Menyirnakan gelap, berganti terang benderang. Cahaya matahari yang terang,
sejatinya merupakan keselarasan banyak warna yang bersatu dan berdampingan,
sinergi dalam satu kesatuan warna.
Kebersamaan Harus
Diwujudkan
Pendeta,
Bante, Kyai, Ustad dan Mubaligh akrab berbincang,
meski
berbeda agama dan kepercayaan
Terlihat
di sudut ruangan pada satu meja makan, terasa gayeng obrolan akrab beberapa pemuka
agama. Latar belakang agama dan aliranya berbeda, ada Pendeta, Bante, Kyai,
Ustad dan Ulama. Katolik, Protestan, Hindu, Buda, Islam, NU, Muhamadiyah,
Ahmadiyah dan Syiah juga ada. Berasa banget kalo Indonesia itu memang Bhineka
Tunggal Ika, berbeda-beda tetapi tetap satu, satu dalam kebersamaaan. Sejatinya
sejak manusia di ciptakan pun kodratnya memang sebagai makhluk sosial. Dimana manusia pada akhirnya akan membutuhkan orang lain untuk bisa memenuhi
kebutuhan hidupnya. Meski begitu, faktanya tidak semua orang bisa hidup di
tengah perbedaan, lebih mengutamakan egonya tanpa menghargai yang lain.
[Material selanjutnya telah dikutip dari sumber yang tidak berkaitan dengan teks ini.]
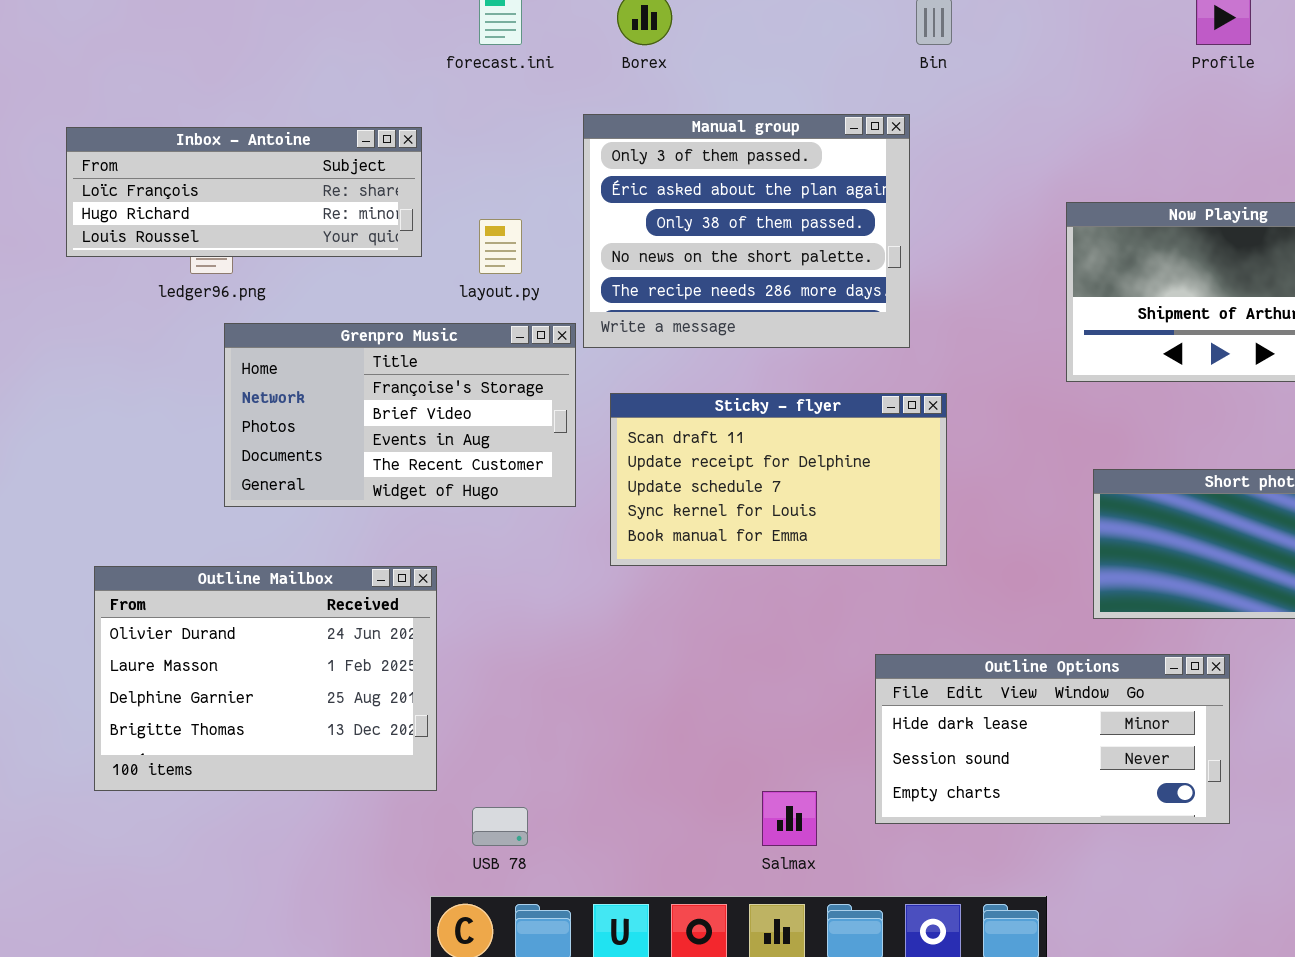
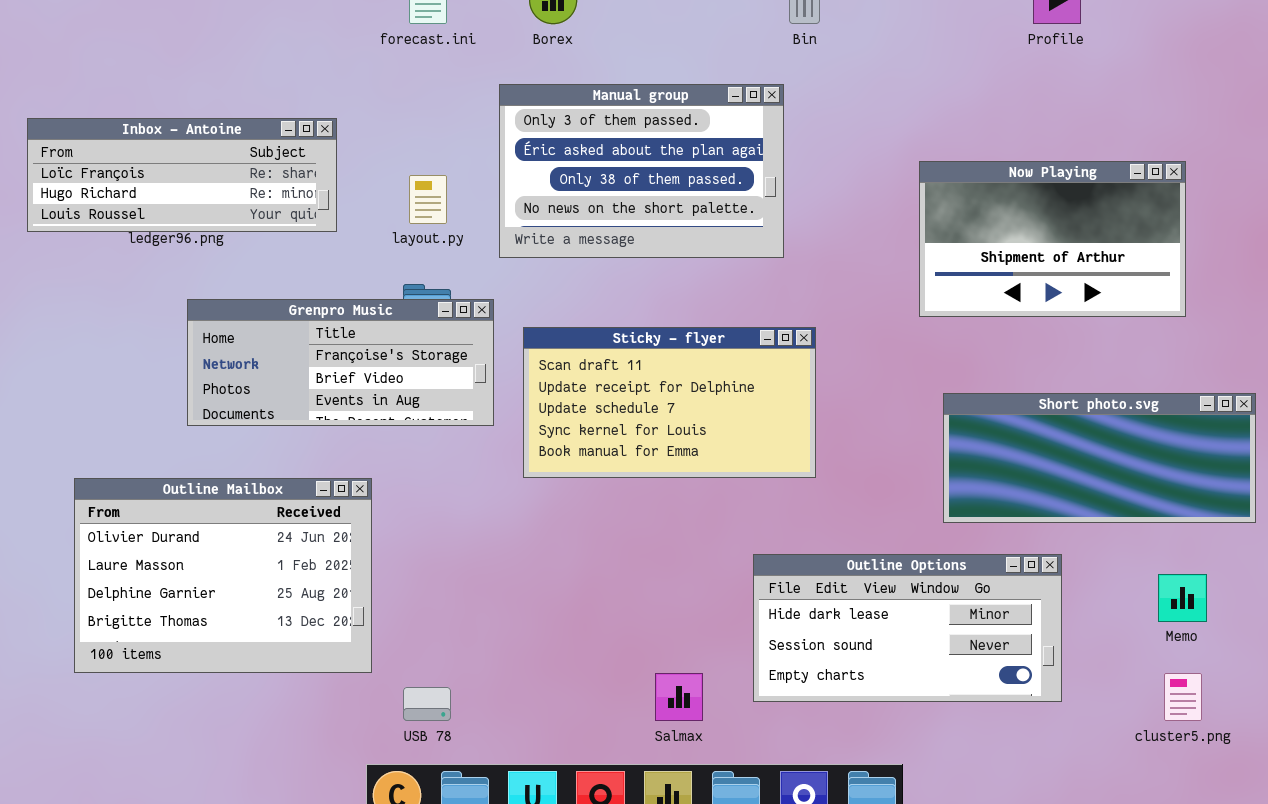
Manual group: [583,114,910,348] -> [499,84,784,258], resized
Inbox - Antoine: [66,127,422,257] -> [27,118,337,232], moved
Grenpro Music: [224,323,576,507] -> [187,299,494,426], resized

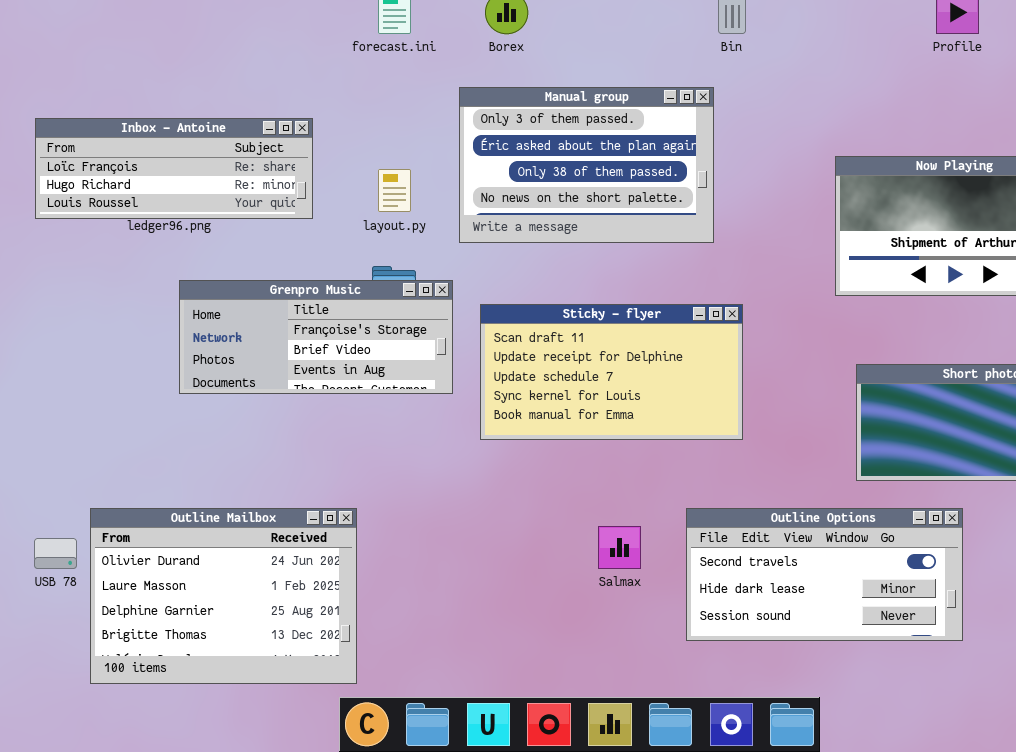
Outline Mailbox: [74,478,372,673] -> [90,508,357,684], moved
Outline Options: [753,554,1062,702] -> [686,508,963,641], scrolled up 1 row
Salmax: [655,673,703,721] -> [598,526,641,569], moved
USB 78: [403,687,451,721] -> [34,538,77,569], moved

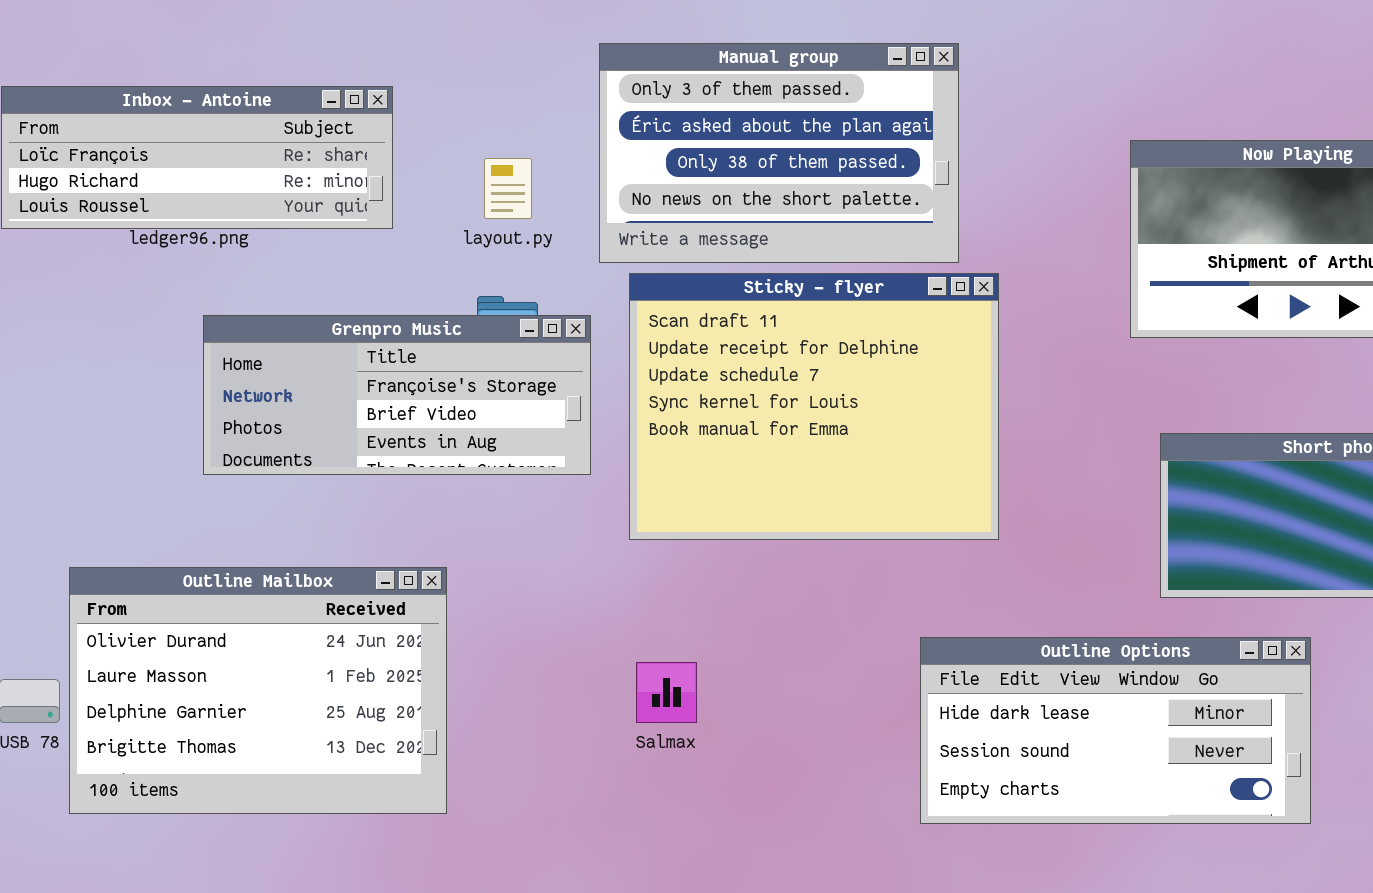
Sticky - flyer: [480,304,743,440] -> [629,273,999,540], resized
Outline Mailbox: [90,508,357,684] -> [69,567,447,814], moved
Outline Options: [686,508,963,641] -> [920,637,1311,824], scrolled down 1 row
Salmax: [598,526,641,569] -> [636,662,697,723], moved

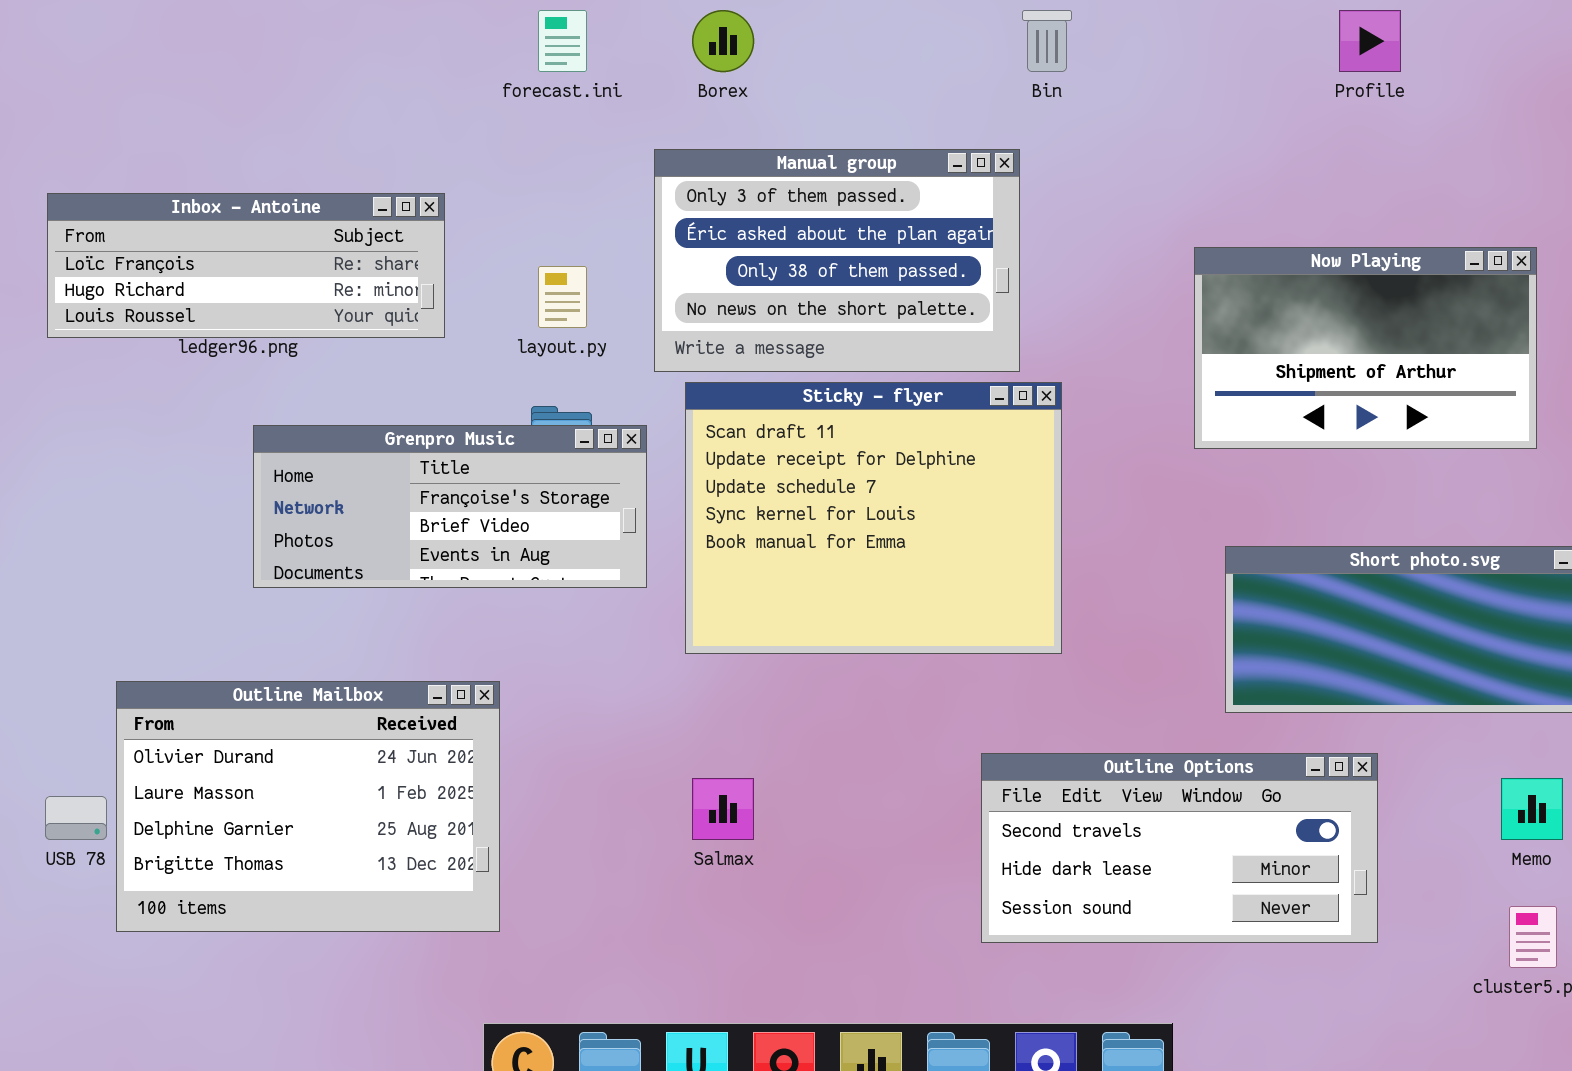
Outline Options: [920,637,1311,824] -> [981,753,1378,943], scrolled up 1 row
Toleransi adalah Sebuah Keniscayaan
Peserta Focus Group Discussion dari kalangan pemuka
agama di Jawa Timur, membahas kerukunan umat
Kembali ke gayengnya brolan di meja makan, toleransi
menjadi objek bahasan. Yaa..salah satu solusi supaya konflik SARA bisa diredam
adalah menanamkan sikap toleransi disetiap lapisan masyarakat. Dengan toleransi,
orang akan menghargai dan menerima perbedaan, maka suasana damai, aman dan
tentram bisa tercipta. Suasana kebersamaan di meja makan ini, berbanding
terbalik dengan apa yang sering kita jumpai di akar rumput. Sebagian umat
grassroot lebih senang bertindak dari hasil mendengar dan sendiko dawuh, dengan
mengenyampingkan daya pikir dan akal sehat. Dampaknya, aksi brutal dan
barbarian, sebagai wujud makhluk intoleran. Semestinya, semuanya bisa diawali
dari hulunya, yaitu pemuka agama. Karena dari merekalah ajaran agama diserap,
menjadi pegangan hidup setiap umat. Sikap akar rumput yang intoleran, bisa jadi
pemukanya yang mengajarkan.
Kita tentunya tidak ingin merasakan, akibat perbedaan
pemahaman agama Islam di timur tengah, di jadikan alasan saling bunuh sesama
umat. Atau yang paling hangat, akibat sentimen agama berbuah tragedi Charlie
Hedbo dan penyanderan di Prancis, dengan korban jiwa yang tidak sedikit.
Love for All, Hatred for None
Pertanyaannya, bisakah suasana kebersamaan di meja makan
ditransfer hingga akar rumput? Meski berbeda agama, aliran, kepercayaan dan
suku, tetap bersama dalam bingkai toleransi?
Tidak nampak indah sebuah taman, jika hanya ada satu
tanaman bunga. Semakin berwarna dan beragamnya bunga, keindahannya pun makin
mempesona.
Love for All, Hatred for None. Kecintaan untuk semua
orang, Kebencian tidak untuk siapapun.